**Written task**
In the text below about RPMC, what position does Claire Murphy hold?

**Text excerpt**
RPMC is one of the originators of “integrated marketing” meaning everything from sweepstakes to wild travel, sports and entertainment events that create buzz for clients.

Unlike other branding tactics, RPMC’s strategies seem to be taking hold for clients like AT & T; Corp., Levi Strauss & Co., News Corp., Coca Cola Co. and Hughes Electronics Corp.’s DirecTV.

“There is a widespread perception that traditional forms of advertising aren’t working well,” said Claire Murphy, executive editor of PR Week. “Much of that has to do with the jaded attitude of consumers, who see so much advertising everywhere that they’re switching it off.”

The notorious flop of Internet banner advertising proved that placing a message in front of tens of millions of eyeballs doesn’t necessarily equal exposure value.

“Advertisers are feeling that the one-to-one opportunity makes more sense,” said RPMC co-founder Robert Olshever. “It may not touch as many people as network TV, but you’re going one-on-one with the consumer, and they find that more effective than reach and frequency.”

**Saved data entries**
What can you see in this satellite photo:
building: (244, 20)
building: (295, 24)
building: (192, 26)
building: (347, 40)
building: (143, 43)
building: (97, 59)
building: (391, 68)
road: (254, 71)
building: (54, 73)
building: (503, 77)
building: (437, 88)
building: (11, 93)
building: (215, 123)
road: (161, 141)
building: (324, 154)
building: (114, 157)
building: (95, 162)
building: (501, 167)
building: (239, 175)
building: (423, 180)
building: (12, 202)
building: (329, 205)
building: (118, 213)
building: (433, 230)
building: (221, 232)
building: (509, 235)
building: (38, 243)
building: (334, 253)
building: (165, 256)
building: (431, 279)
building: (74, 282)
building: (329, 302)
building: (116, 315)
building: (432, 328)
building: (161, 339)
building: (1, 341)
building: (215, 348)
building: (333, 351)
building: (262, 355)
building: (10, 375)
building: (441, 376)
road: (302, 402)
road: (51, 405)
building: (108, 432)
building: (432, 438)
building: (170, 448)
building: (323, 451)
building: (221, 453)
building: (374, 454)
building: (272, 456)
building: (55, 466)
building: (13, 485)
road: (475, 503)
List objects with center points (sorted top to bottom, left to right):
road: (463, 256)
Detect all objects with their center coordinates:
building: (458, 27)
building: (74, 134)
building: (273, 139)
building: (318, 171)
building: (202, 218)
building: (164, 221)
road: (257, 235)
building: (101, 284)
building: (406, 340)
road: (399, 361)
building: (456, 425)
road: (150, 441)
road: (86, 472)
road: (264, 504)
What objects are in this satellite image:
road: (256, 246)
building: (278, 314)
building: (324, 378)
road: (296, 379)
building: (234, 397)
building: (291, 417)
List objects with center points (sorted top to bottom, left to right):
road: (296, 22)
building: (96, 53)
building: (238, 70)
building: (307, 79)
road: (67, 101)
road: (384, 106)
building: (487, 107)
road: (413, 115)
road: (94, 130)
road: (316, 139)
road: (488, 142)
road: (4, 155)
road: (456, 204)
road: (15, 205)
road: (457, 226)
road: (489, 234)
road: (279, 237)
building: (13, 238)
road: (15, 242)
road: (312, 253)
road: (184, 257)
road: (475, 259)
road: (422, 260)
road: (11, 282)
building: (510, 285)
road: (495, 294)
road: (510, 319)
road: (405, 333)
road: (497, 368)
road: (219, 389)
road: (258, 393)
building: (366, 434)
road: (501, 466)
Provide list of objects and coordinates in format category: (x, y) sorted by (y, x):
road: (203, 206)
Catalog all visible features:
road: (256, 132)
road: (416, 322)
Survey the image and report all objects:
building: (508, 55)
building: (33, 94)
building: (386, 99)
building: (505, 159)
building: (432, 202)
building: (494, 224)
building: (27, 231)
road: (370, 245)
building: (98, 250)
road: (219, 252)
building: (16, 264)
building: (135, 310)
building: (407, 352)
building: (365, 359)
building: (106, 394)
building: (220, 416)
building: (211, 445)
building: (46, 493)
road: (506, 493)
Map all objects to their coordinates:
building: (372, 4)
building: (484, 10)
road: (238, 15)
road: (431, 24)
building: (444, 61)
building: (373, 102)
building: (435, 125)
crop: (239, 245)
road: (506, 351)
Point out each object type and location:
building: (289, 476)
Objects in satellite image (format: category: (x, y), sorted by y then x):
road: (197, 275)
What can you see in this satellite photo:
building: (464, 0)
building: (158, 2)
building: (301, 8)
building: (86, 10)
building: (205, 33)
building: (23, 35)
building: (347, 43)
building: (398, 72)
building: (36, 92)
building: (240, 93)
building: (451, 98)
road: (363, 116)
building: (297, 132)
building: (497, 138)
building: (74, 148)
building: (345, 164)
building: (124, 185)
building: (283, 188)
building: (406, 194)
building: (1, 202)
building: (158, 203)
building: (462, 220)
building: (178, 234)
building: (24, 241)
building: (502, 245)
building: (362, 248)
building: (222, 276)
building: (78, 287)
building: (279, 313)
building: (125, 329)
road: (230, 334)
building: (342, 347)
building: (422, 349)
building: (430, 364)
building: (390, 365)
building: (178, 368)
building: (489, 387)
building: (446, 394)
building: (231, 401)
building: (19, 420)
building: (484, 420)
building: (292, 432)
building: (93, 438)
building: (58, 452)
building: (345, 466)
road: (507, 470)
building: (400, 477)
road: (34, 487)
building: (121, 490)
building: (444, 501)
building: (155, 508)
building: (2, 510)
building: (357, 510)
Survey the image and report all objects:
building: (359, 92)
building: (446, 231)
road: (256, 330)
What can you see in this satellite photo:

**Result**
She is executive editor of PR Week.